# Dummit and Foote Example

I found one particular example – namely Example 2 on page 660 of Dummit and Foote – to be a good exercise in the sense that it tied together a lot of ideas from earlier parts of the book. In order to share, though, I need to give a little background.

Throughout, let $k$ denote a field. The affine $n$-space $\mathbb{A}^n$ over $k$ is the set of all $n$-tuples $(k_1,k_2,\ldots,k_n)$ where $k_i\in k$ for all $i$. For a general subset $A\subset \mathbb{A}^n$, the ideal $\mathcal{I}(A)$ is called the ideal of functions vanishing at $A$ and is defined to be

$\mathcal{I}(A)=\{f\in k[x_1,\ldots,x_n]\,:\,f(a_1,\ldots,a_n)=0\text{ for all }(a_1,\ldots,a_n)\in A\}$.

It’s easily verified that $\mathcal{I}(A)$ is indeed an ideal and that it is, by definition, the unique largest ideal of functions which are identically zero on all of $A$. With that in mind, consider the aforementioned example:

Page 660, Example 2. Over any field $k$, the ideal of functions vanishing at $(a_1,\ldots,a_n)\in\mathbb{A}^n$ is a maximal ideal since it is the kernel of a surjective (ring) homomorphism from $k[x_1,\ldots,x_n]$ to the field $k$ given by evaluation at $(a_1,\ldots,a_n)$. It follows that

$\mathcal{I}((a_1,\ldots,a_n))=(x_1-a_1,x_2-a_2,\ldots,x_n-a_n)$.

Proof.
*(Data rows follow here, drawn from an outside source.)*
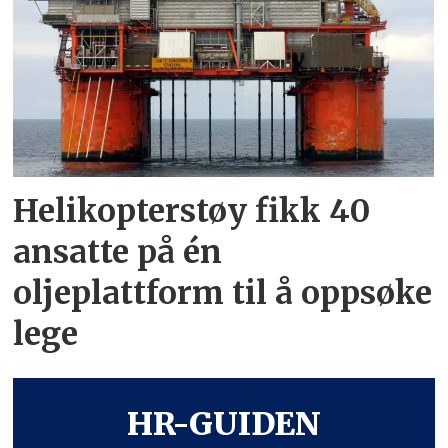
Helikopterstøy fikk 40
ansatte på én
oljeplattform til å oppsøke
lege
HR-GUIDEN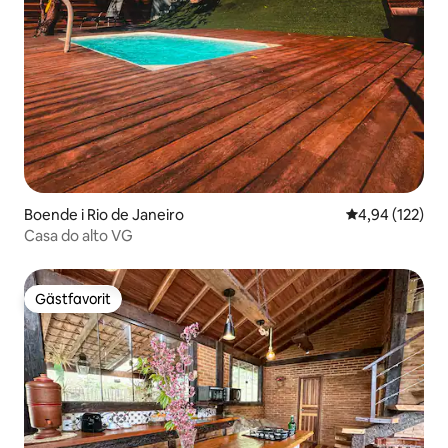
Boende i Rio de Janeiro
4,94 av 5 i ge
4,94 (122)
Casa do alto VG
Gästfavorit
Gästfavorit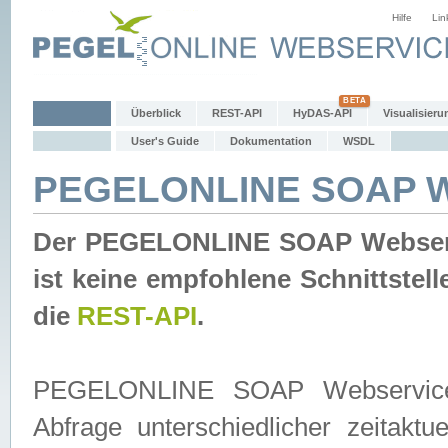
Hilfe
Lin
Überblick
REST-API
HyDAS-API
Visualisieru
User's Guide
Dokumentation
WSDL
PEGELONLINE SOAP W
Der PEGELONLINE SOAP Webservic
ist keine empfohlene Schnittste
die
REST-API
.
PEGELONLINE SOAP Webservice is
Abfrage unterschiedlicher zeitak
As mentioned above, $\mathcal{I}((a_1,\ldots,a_n))$ is certainly an ideal. To show that it’s a maximal ideal in $k[x_1,\ldots,x_n]$, first define $\varphi:k[x_1,\ldots,x_n]\to k$ by the action that sends $f=f(x_1,x_2,\ldots,x_n)$ to the constant $f(a_1,a_2,\ldots,a_n)\in k$. Verifying that this is a ring homomorphism is trivial, and given an element $x$, $x=f(x,0,\ldots,0)$ where $f(x_1,\ldots,x_n)=x_1$ is a polynomial in $k[x_1,\ldots,x_n]$. Moreover, the kernel of $\varphi$ consists precisely of those elements in $f\in k[x_1,\ldots,x_n]$ for which $f(a_1,\ldots,a_n)=0$, whereby it follows that $\ker(\varphi)=\mathcal{I}(A)$ where $A=\{(a_1,\ldots,a_n)\}\subset\mathbb{A}^n$.

Hence, $\varphi$ is a surjective ring homomorphism with kernel $\mathcal{I}(A)$. In particular, by the first (ring) isomorphism theorem, $k[x_1,\ldots,x_n]/\mathcal{I}(A)\cong\text{Im}(\varphi)$ where $\text{Im}(\varphi)=k$ by surjectivity of $\varphi$. Clearly, then, $k[x_1,\ldots,x_n]/\mathcal{I}(A)$ is a field, something that happens if and only if the ideal $\mathcal{I}(A)$ is maximal. Therefore, the first claim is proved.

For the second claim, note that the ideal $(x_1-a_1,\ldots,x_n-a_n)$ is an ideal that vanishes precisely on $A$. Clearly, then, $\mathcal{I}(A)\supseteq (x_1-a_1,\ldots,x_n-a_n)$. On the other hand, an element $f\in\mathcal{I}(A)$ is an element that vanishes at the point $(a_1,\ldots,a_n)$, whereby it follows that

$\displaystyle f(x_1,\ldots,x_n)=g(x_1,\ldots,x_n)\prod_{i=1}^n(x_i-a_i)^{\alpha_i}$

for some positive powers $\alpha_i$. Then, clearly, $f\in (x_1-a_1,\ldots,x_n-a_n)$ and so $\mathcal{I}(A)\subseteq (x_1-a_1,\ldots,x_n-a_n)$. This concludes the proof.   $\square$